Dataset entries:
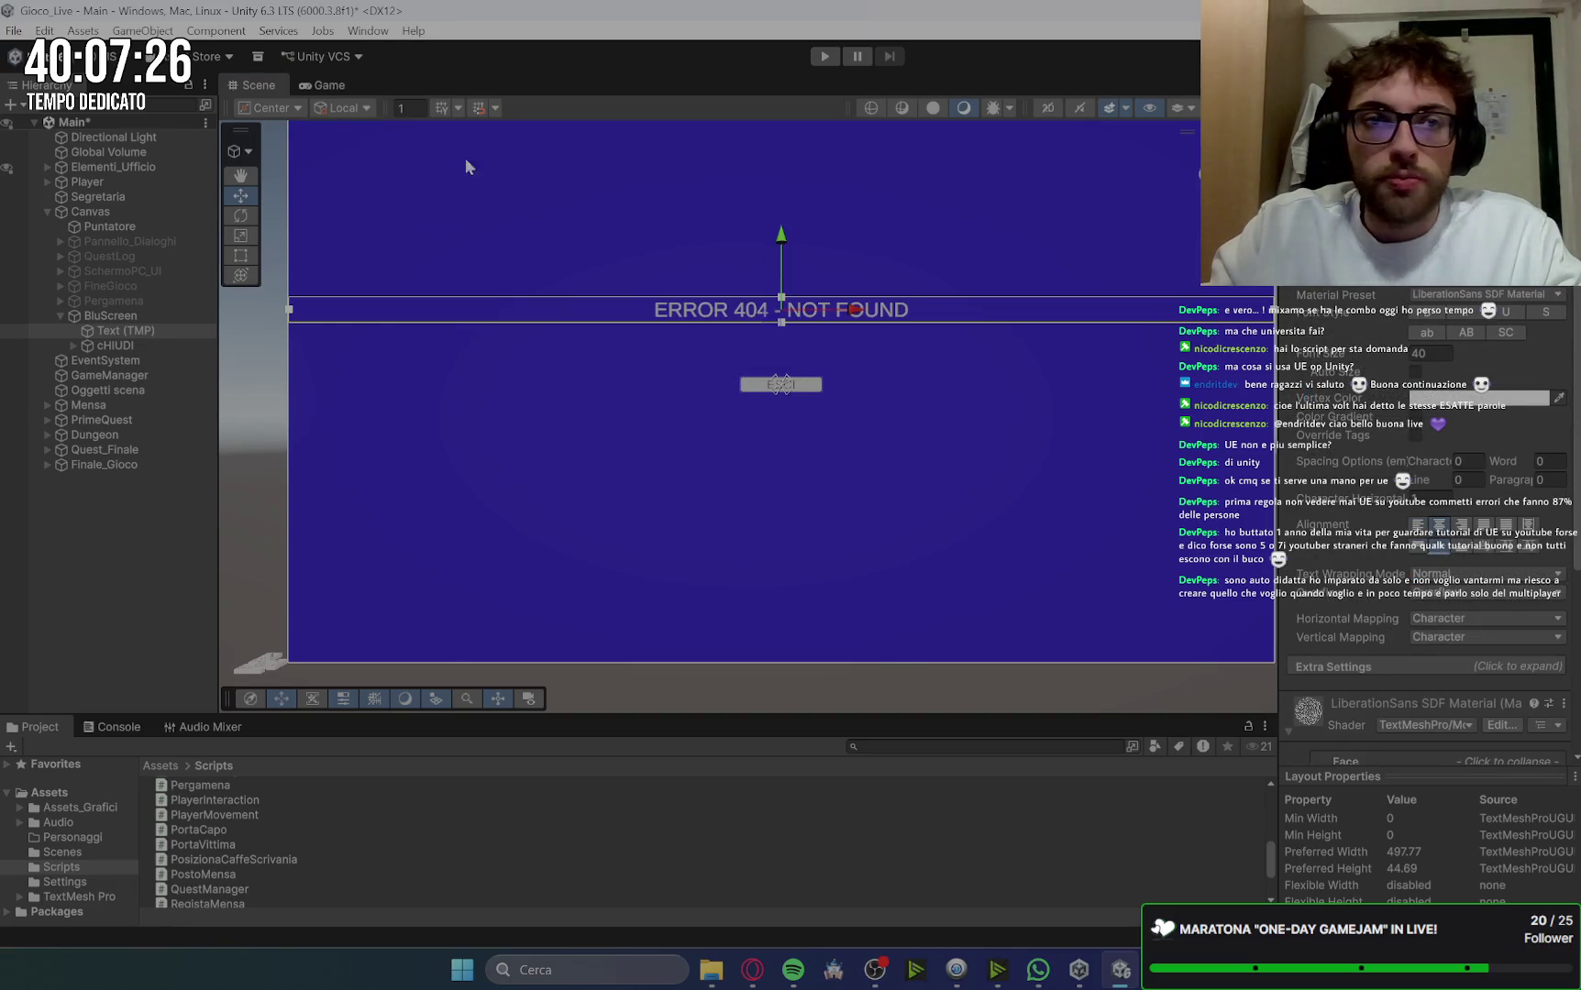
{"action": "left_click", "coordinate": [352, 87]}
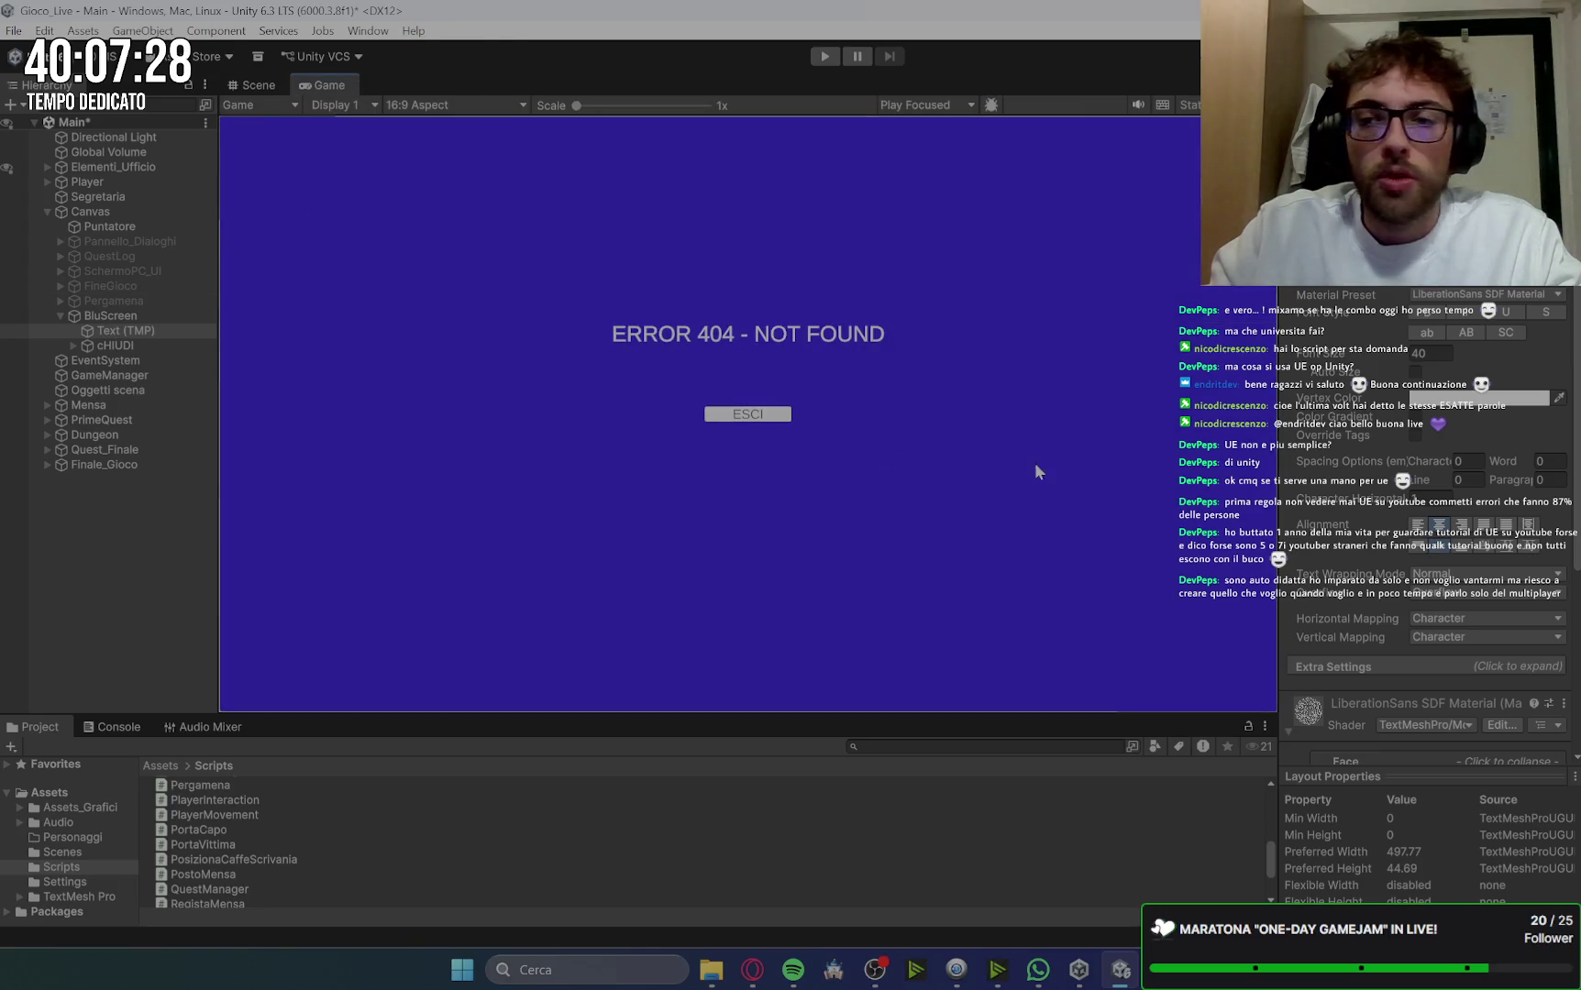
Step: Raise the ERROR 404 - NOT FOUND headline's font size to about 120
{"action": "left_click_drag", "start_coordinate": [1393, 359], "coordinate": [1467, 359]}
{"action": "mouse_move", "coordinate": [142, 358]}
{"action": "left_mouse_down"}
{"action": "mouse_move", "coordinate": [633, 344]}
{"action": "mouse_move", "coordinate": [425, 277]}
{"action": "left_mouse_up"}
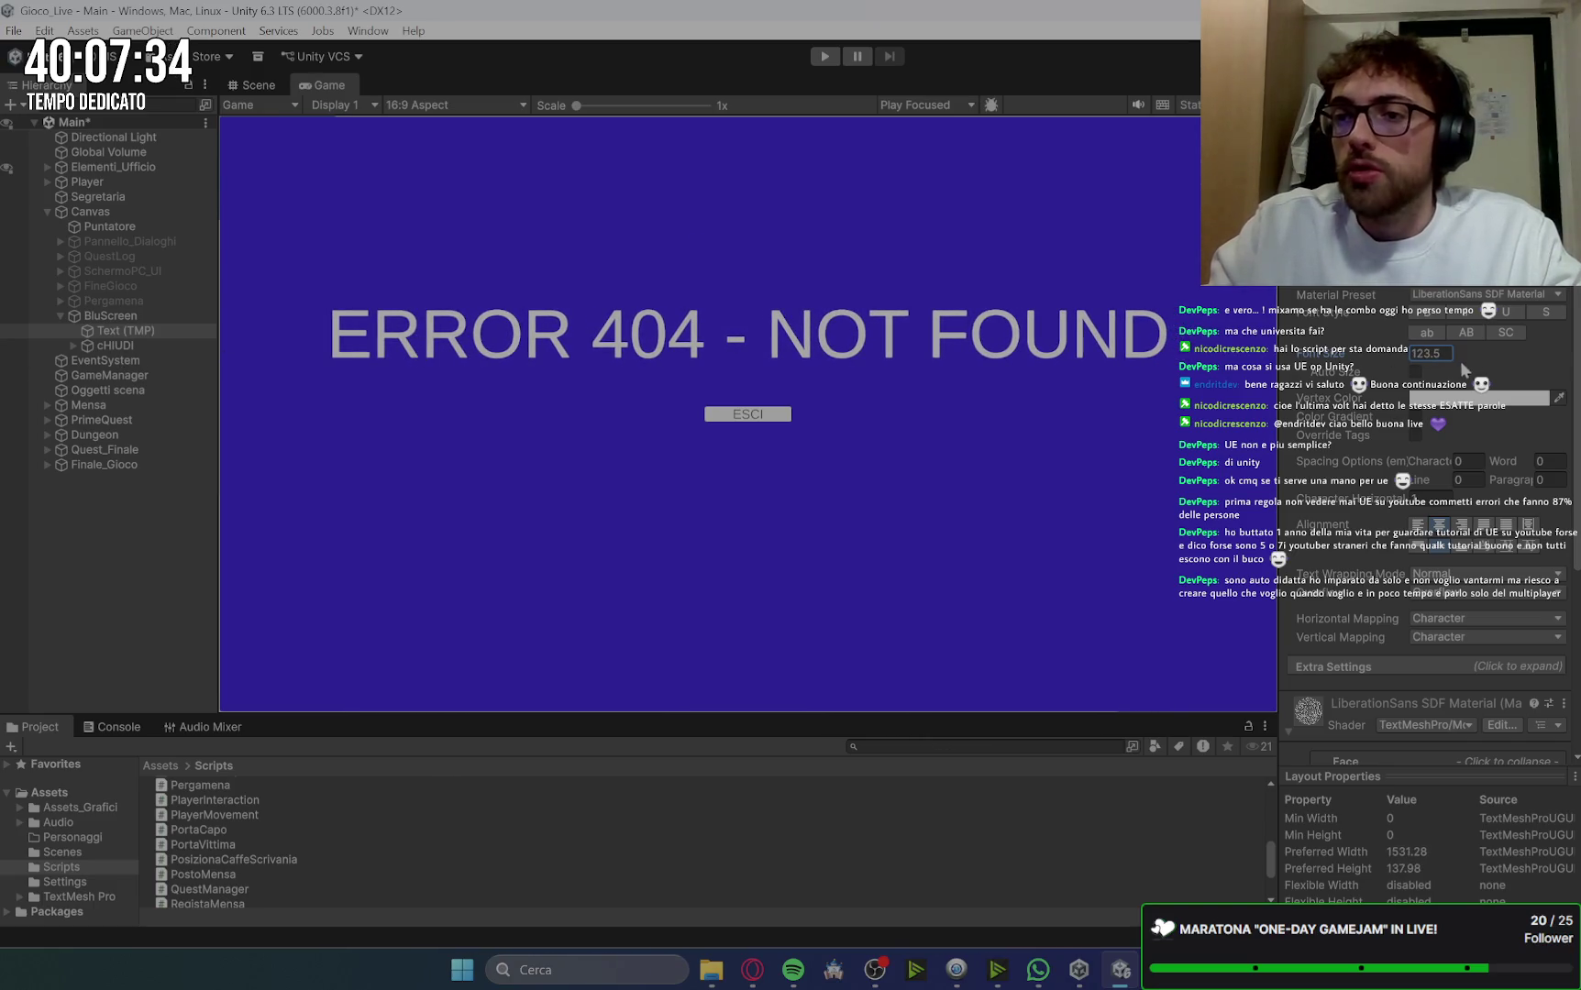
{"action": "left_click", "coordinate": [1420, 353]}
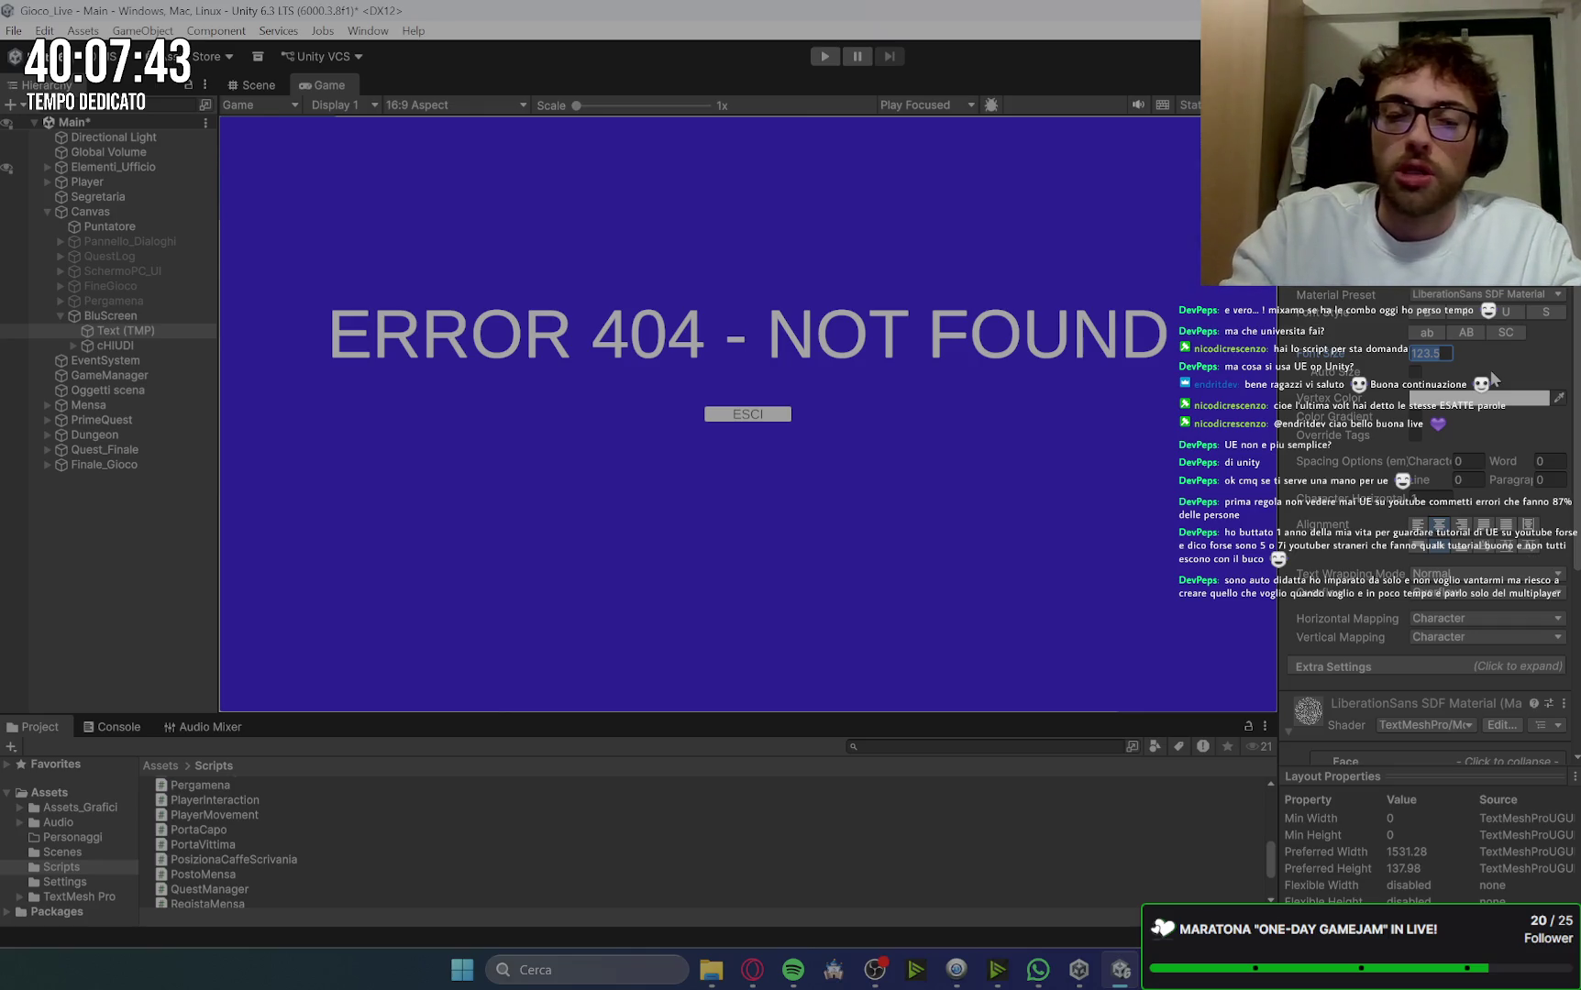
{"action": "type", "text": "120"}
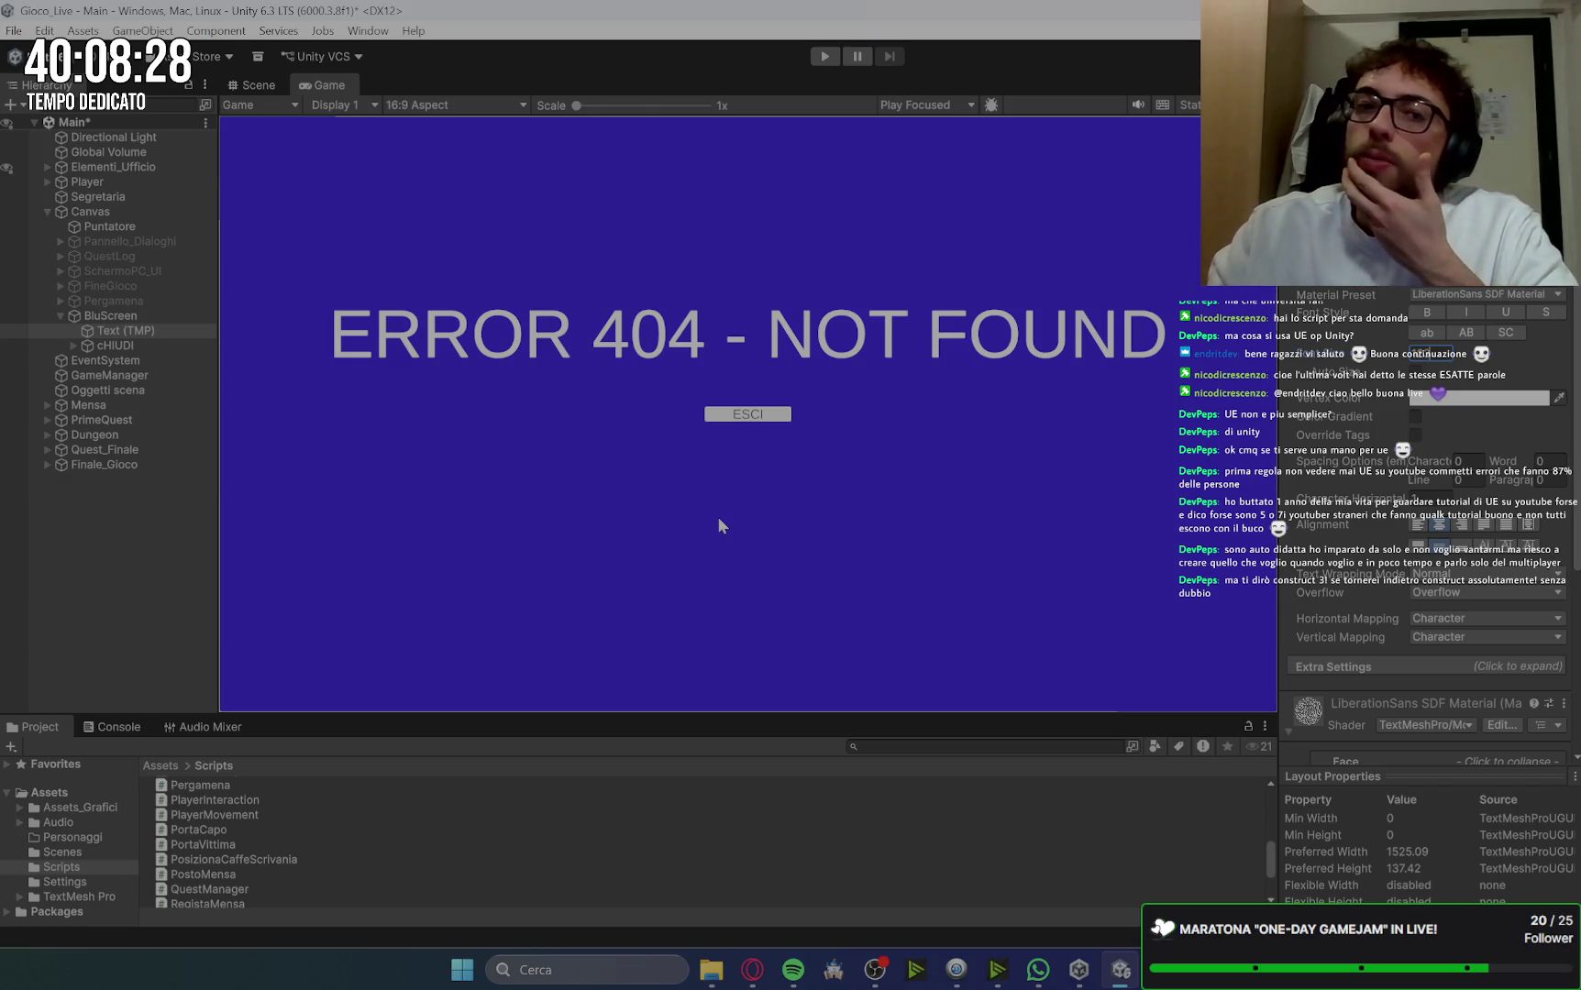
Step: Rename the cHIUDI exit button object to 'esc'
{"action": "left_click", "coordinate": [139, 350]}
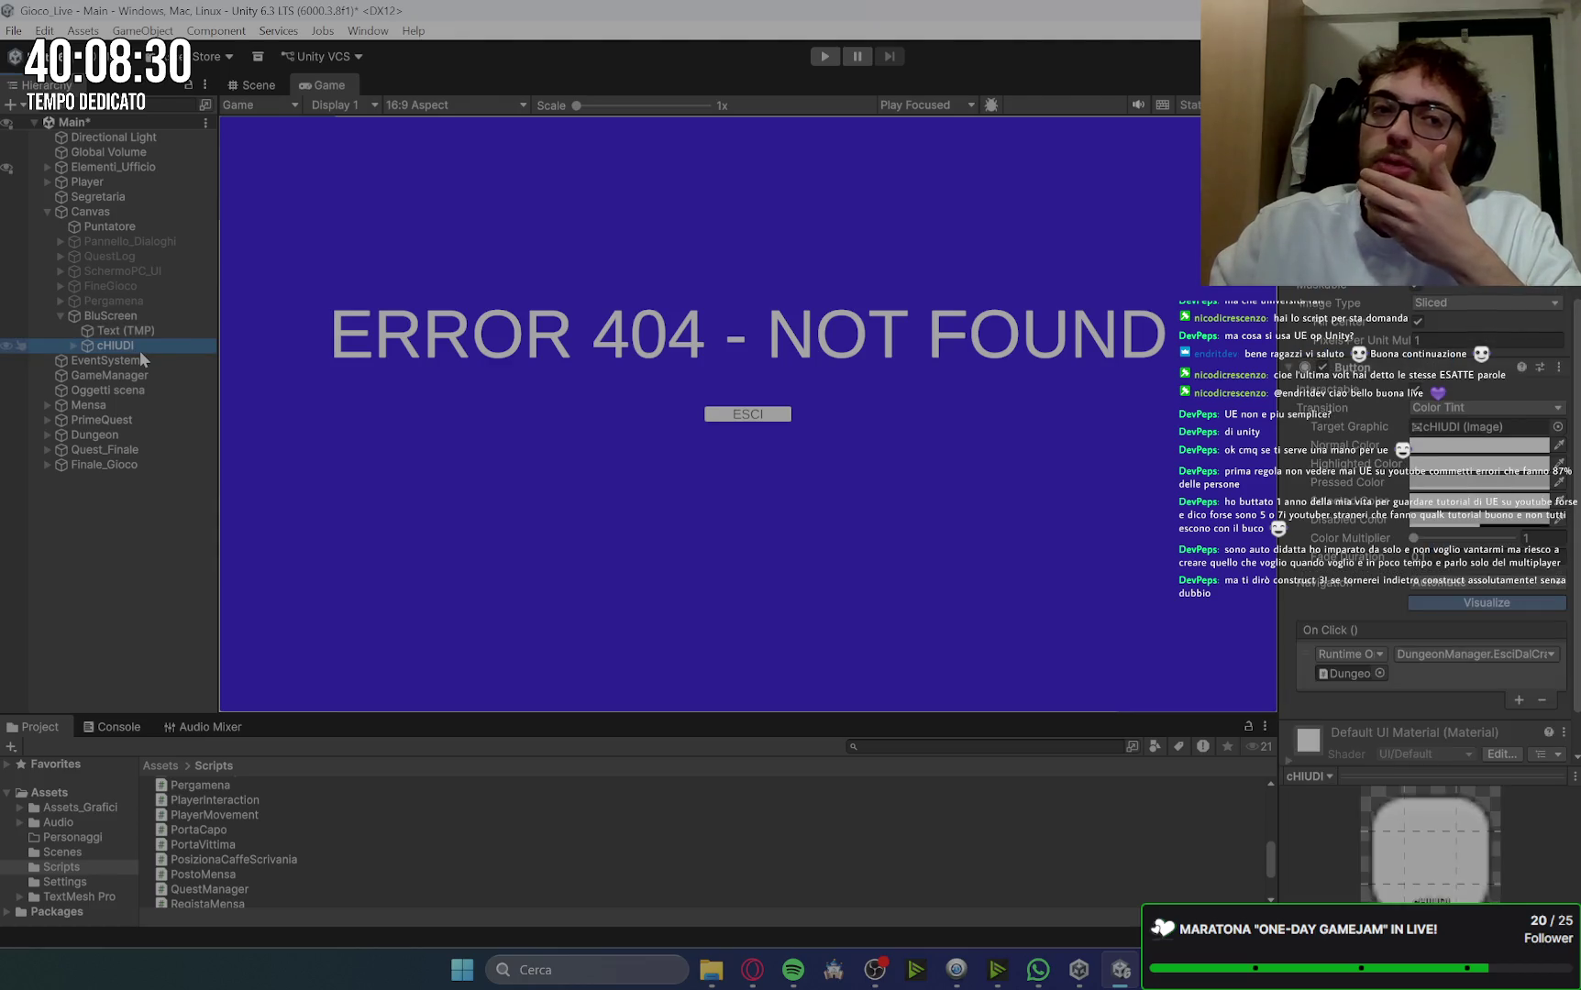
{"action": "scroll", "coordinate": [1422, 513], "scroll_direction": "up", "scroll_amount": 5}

Instructions to follow: Write out exactly, and only, the lines from the line holding "Step: Rename the" through the end of the data, inclusive, without any pictures.

Task result:
Step: Rename the cHIUDI exit button object to 'esc'
{"action": "left_click", "coordinate": [139, 350]}
{"action": "scroll", "coordinate": [1422, 513], "scroll_direction": "up", "scroll_amount": 5}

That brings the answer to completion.